ACTION ITEM:
All of the entries must be reproduced exactly, with no images carried over.

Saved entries
------------------------------------------------
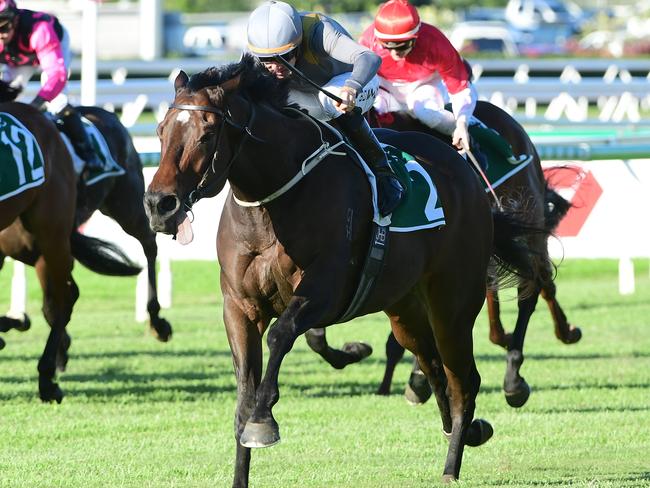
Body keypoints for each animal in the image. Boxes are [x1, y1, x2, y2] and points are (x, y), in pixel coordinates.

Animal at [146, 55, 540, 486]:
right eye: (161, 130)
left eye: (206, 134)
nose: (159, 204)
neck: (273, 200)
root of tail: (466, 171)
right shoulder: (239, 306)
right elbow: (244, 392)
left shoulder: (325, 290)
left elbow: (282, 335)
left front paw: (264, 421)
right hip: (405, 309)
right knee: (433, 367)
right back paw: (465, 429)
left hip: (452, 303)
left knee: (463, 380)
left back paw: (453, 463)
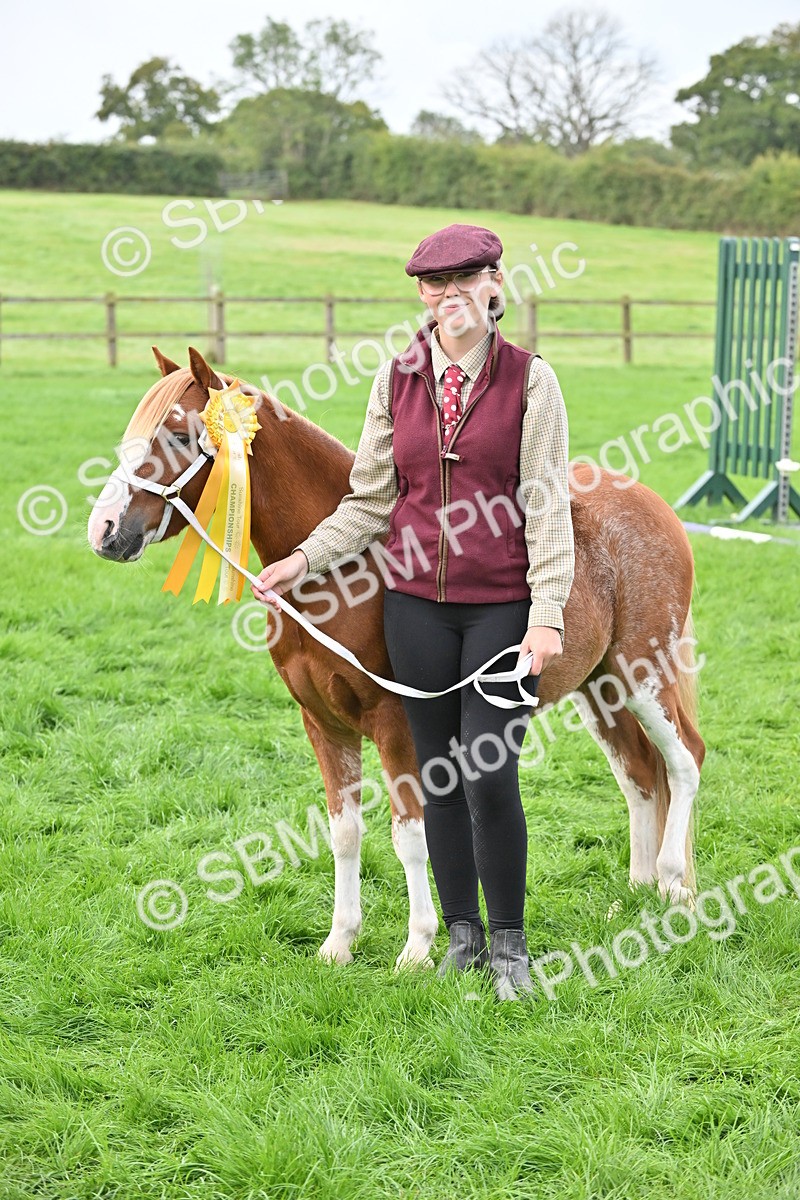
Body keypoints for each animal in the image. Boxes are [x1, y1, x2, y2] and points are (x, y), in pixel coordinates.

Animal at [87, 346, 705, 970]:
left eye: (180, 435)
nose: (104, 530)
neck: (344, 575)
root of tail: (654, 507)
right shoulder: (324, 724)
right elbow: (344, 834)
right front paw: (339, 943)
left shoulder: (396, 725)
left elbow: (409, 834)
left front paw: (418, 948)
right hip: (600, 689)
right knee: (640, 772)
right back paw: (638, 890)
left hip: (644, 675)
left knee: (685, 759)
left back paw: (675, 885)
------------------------------------------------
TASK OUTPUT:
Body keypoints for each animal in the image. Boxes are [x1, y1, x2, y2] and points are (x, y), in pixel coordinates.

Animal at [146, 55, 540, 486]:
right eye: (161, 130)
left eye: (206, 134)
nose: (159, 204)
neck: (273, 200)
root of tail: (466, 171)
right shoulder: (239, 306)
right elbow: (244, 392)
left shoulder: (325, 290)
left elbow: (282, 335)
left front paw: (264, 421)
right hip: (405, 309)
right knee: (433, 367)
right back paw: (465, 429)
left hip: (452, 303)
left knee: (463, 380)
left back paw: (453, 463)
Body keypoints for each animal in the image. Boxes are [x1, y1, x2, y2] and points are (x, y), in pixel coordinates.

Animal at [87, 346, 705, 970]:
left eye: (180, 435)
nose: (104, 530)
neck: (344, 575)
root of tail: (654, 507)
right shoulder: (324, 724)
right elbow: (344, 834)
right front paw: (339, 943)
left shoulder: (396, 725)
left elbow: (409, 834)
left front paw: (418, 948)
right hip: (600, 689)
right knee: (640, 772)
right back paw: (638, 890)
left hip: (644, 675)
left knee: (685, 759)
left back paw: (675, 885)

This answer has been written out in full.